Hakim Sebut Pengadaan Heli AW-101 Bukan Total Loss

KEADILAN– Majelis hakim yang mengadili perkara dugaan korupsi pengadaan Helikopter Angkut AW-101 di TNI-AU tahun anggaran 2016 menyebutkan, tidak terjadi “total loss” (kerugian total) sebesar Rp738,9 miliar tetapi hanya ada kerugian senilai Rp17,22 miliar.

“Majelis hakim sependapat dengan jumlah kerugian negara Direktorat Deteksi dan Analisis Korupsi pada KPK Nomor: LHA-AF-05/DNA/08/2022 Tanggal 31 Agustus 2022 yang merupakan Rp738,9 miliar tapi bukan ‘total loss’ dikarenakan faktanya Helikopter Angkut AW 101 benar adanya dan memiliki nilai materiil namun belum dapat dimanfaatkan sesuai dengan tujuan pengadaan,” kata Hakim Ketua Djumyanto di Pengadilan Tipikor Jakarta, Rabu (22/2/2023).

Menurut hakim, Helikopter AW 101 telah diterima TNI-AU dan terdaftar dalam Barang Milik Negara (BMN) dengan nilai Rp550.563.910.814 serta terdapat kelebihan pembayaran yang telah disetorkan kepada negara oleh Irfan Kunia pada 7 November 2019 silam sebesar Rp31,689.290.000 sesuai rekomendasi Badan Pemeriksa Keuangan (BPK).

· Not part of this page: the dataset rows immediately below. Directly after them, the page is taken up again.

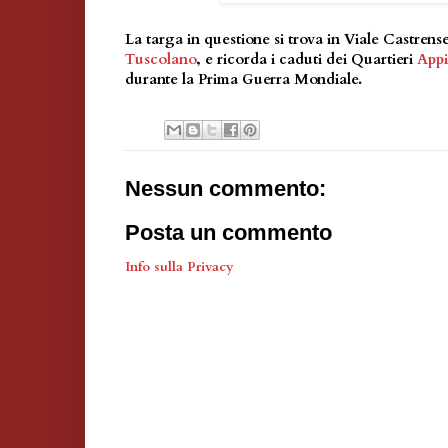
La targa in questione si trova in Viale Castrens
Tuscolano
, e ricorda i caduti dei Quartieri
Appi
durante la Prima Guerra Mondiale.
Nessun commento:
Posta un commento
Info sulla Privacy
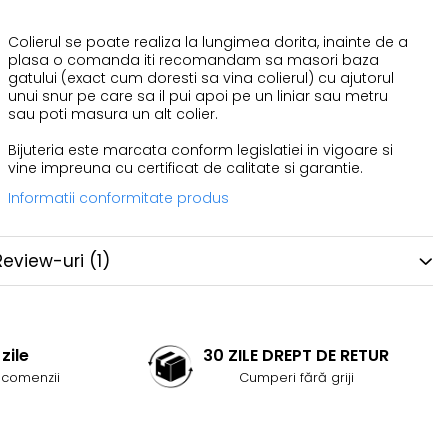
Colierul se poate realiza la lungimea dorita, inainte de a
plasa o comanda iti recomandam sa masori baza
gatului (exact cum doresti sa vina colierul) cu ajutorul
unui snur pe care sa il pui apoi pe un liniar sau metru
sau poti masura un alt colier.
Bijuteria este marcata conform legislatiei in vigoare si
vine impreuna cu certificat de calitate si garantie.
Informatii conformitate produs
Review-uri
(1)
zile
30 ZILE DREPT DE RETUR
 comenzii
Cumperi fără griji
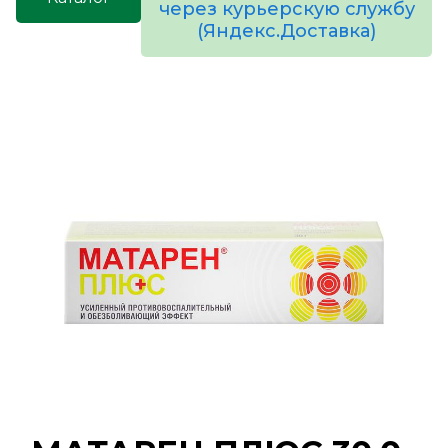
через курьерскую службу
(Яндекс.Доставка)
товаров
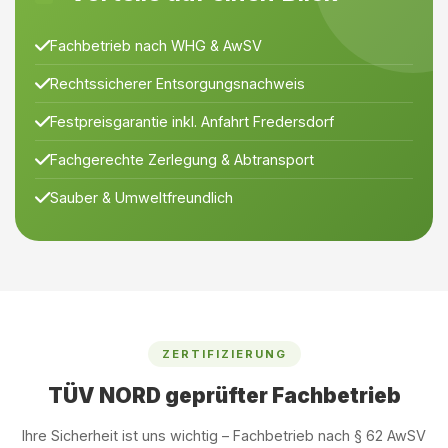
Fachbetrieb nach WHG & AwSV
Rechtssicherer Entsorgungsnachweis
Festpreisgarantie inkl. Anfahrt Fredersdorf
Fachgerechte Zerlegung & Abtransport
Sauber & Umweltfreundlich
ZERTIFIZIERUNG
TÜV NORD geprüfter Fachbetrieb
Ihre Sicherheit ist uns wichtig – Fachbetrieb nach § 62 AwSV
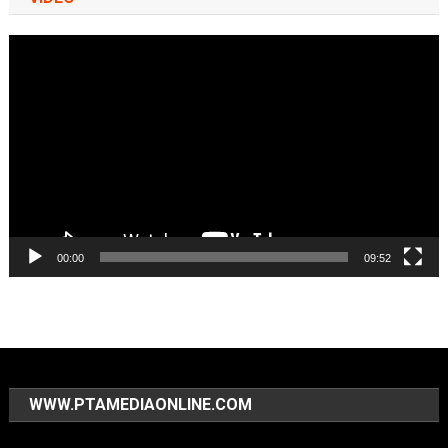
Video
Player
00:00
09:52
WWW.PTAMEDIAONLINE.COM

Di samping itu, ada nilai pembayaran termin III dan IV sebesar Rp139,424.620.909 yang masih berada di rekening lintas tahun, atas nama PT Diratama Jaya Mandiri yang diblokir penyidik KPK yang dapat diperhitungkan sebagai pengembalian kerugian keuangan negara.

“Maka sisa kerugian negara menjadi sebesar Rp738,9 miliar dikurangi Rp550.563.910.804 dikurangi Rp31.689.290.000 dikurangi Rp139.424.620.909. Sehingga terdapat jumlah Rp17.222.178.271, sebagai jumlah yang harus dikenakan pengganti kepada diri terdakwa,” ungkap majelis Hakim Rianto Adam Pontoh.

Namun majelis hakim tetap meyakini, adanya dana komando (dako) sebesar Rp17,733.600.000 untuk Kepala Staf Angkatan Udara (Kasau) saat itu Agus Supriatna.

“Dalam persidangan terbukti adanya pemberian dana komando di mana terdakwa mengakui sesuai kesepakatan 4 persen dari pembayaran tahap ke-1 sebesar Rp17,733.600.000. Sehingga jumlah pembayaran pada 5 September 2016 atas Diratama Jaya Mandiri adalah hanya sebesar Rp418,956.300.000 dari nilai tahap I sebesar 60 persen dari nilai kontrak sebesar Rp443.340.000.000 selanjutnya diambil Rp17.733.600.000,” jelasnya.

Menanggapi putusan tersebut, Jaksa KPK tetap meyakini ‘total loss’ sesuai auditor forensik KPK dan saksi ahli dari ITB. Menurutnya, secara fungsi helikopter angkut tidak terpenuhi tujuannya.

“Tapi sekali lagi terkait putusan hari ini kami pikirkan kembali terkait pertimbangan hakim tadi, kami ingin tahu secara lengkap pertimbangan majelis hakim dalam putusannya,” kata Jaksa KPK Arif Suhermanto usai persidangan.

Arif menyebutkan bahwa hakim menyetujui ada dana komando (dako) untuk KASAU Agus Supriatna.

Dalam perkara ini, Jaya Irfan Kurnia divonis 10 tahun penjara denda Rp 1 miliar subsider 6 bulan kurungan ditambah kewajiban untuk membayar kerugian negara sebesar Rp17,22 miliar subsider 2 tahun penjara.